--- TRECHO FORNECIDO ---

Nova lei pode transformar trabalhadores por aplicativos em acionistas

Uma proposta da SEC (sigla em inglês utilizada para a Comissão de Valores Mobiliários dos Estados Unidos) pode transformar os trabalhadores de aplicativos em acionistas dessas empresas. O objetivo é proporcionar melhores condições de trabalho através do fornecimento de ações aos colaboradores dessas novas gigantes da tecnologia.

Esta não é uma mudança simples e o órgão americano já havia rejeitado uma proposta semelhante em 2019. Desta vez, porém, o resultado pode ser diferente, já que a SEC se mostra mais inclinada a propor a alteração nas regras trabalhistas dos gig workers, como são chamados os profissionais que atuam com serviços disponibilizados por aplicativos.

O Rule 701, um programa-piloto que vai testar durante 5 anos novas relações de trabalho dos profissionais com plataformas digitais, indica a possibilidade de que as companhias cedam ações para os trabalhadores. Há um limite de 15% do valor da remuneração recebida durante os últimos 12 meses. O valor da bonificação também não pode ultrapassar 75 mil dólares em um período de 36 meses.

---

▸ LISTA DE ATIVIDADES
1. Liste todas as durações de tempo citadas na notícia sobre trabalhadores de aplicativos.
2. Segundo a notícia sobre trabalhadores de aplicativos, em que ano a SEC rejeitou uma proposta semelhante?

--- MATERIAL APRESENTADO ---

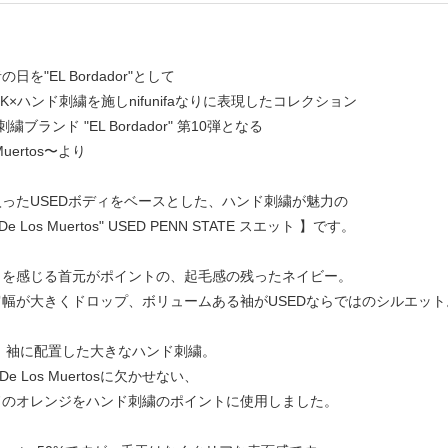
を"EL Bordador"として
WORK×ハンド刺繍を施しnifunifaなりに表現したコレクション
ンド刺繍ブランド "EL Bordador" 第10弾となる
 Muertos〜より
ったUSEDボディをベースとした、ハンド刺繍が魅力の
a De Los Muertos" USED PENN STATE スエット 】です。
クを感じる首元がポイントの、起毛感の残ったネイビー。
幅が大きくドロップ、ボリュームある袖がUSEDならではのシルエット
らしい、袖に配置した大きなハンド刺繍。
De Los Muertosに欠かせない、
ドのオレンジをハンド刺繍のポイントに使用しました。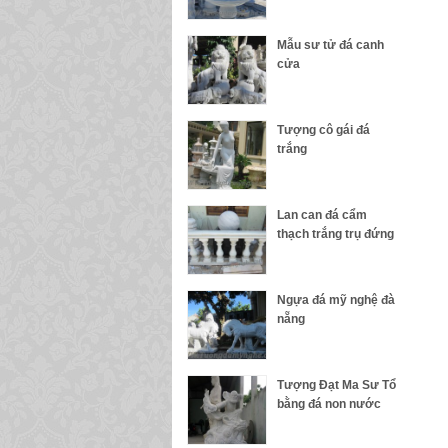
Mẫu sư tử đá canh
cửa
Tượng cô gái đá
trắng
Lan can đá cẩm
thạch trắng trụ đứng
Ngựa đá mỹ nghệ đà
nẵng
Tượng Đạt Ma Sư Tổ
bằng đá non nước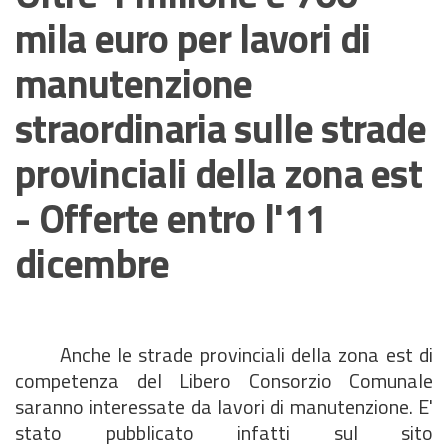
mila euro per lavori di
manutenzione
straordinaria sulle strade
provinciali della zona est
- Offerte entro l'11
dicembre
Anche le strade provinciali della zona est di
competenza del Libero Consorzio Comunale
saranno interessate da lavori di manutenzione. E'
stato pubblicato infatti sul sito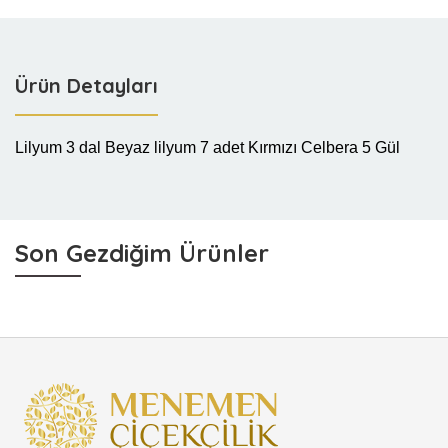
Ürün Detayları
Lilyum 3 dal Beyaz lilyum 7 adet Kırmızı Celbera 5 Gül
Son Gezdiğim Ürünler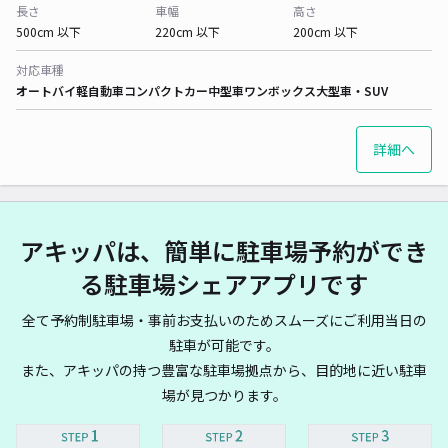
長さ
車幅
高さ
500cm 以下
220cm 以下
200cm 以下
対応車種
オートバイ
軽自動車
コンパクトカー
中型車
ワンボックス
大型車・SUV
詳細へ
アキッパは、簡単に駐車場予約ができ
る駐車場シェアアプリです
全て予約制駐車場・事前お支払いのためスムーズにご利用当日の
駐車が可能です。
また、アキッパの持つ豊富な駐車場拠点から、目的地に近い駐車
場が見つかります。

---

▸ RESPOSTAS DAS TAREFAS
1. 5 anos; 12 meses; 36 meses

2. Em 2019.